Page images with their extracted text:

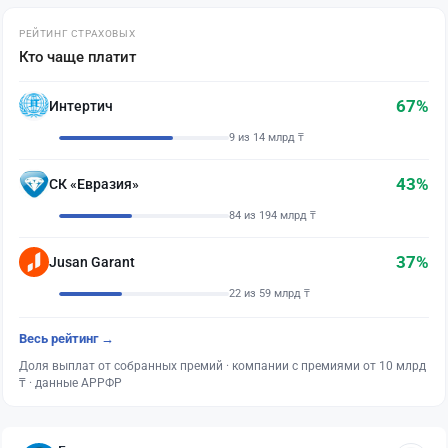
РЕЙТИНГ СТРАХОВЫХ
Кто чаще платит
67%
Интертич
9 из 14 млрд ₸
43%
СК «Евразия»
84 из 194 млрд ₸
37%
Jusan Garant
22 из 59 млрд ₸
Весь рейтинг →
Доля выплат от собранных премий · компании с премиями от 10 млрд
₸ · данные АРРФР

Exercise directions:
Reproduce the lines above without any alteration, omitting the pictures.

Task response:
РЕЙТИНГ СТРАХОВЫХ
Кто чаще платит
67%
Интертич
9 из 14 млрд ₸
43%
СК «Евразия»
84 из 194 млрд ₸
37%
Jusan Garant
22 из 59 млрд ₸
Весь рейтинг →
Доля выплат от собранных премий · компании с премиями от 10 млрд
₸ · данные АРРФР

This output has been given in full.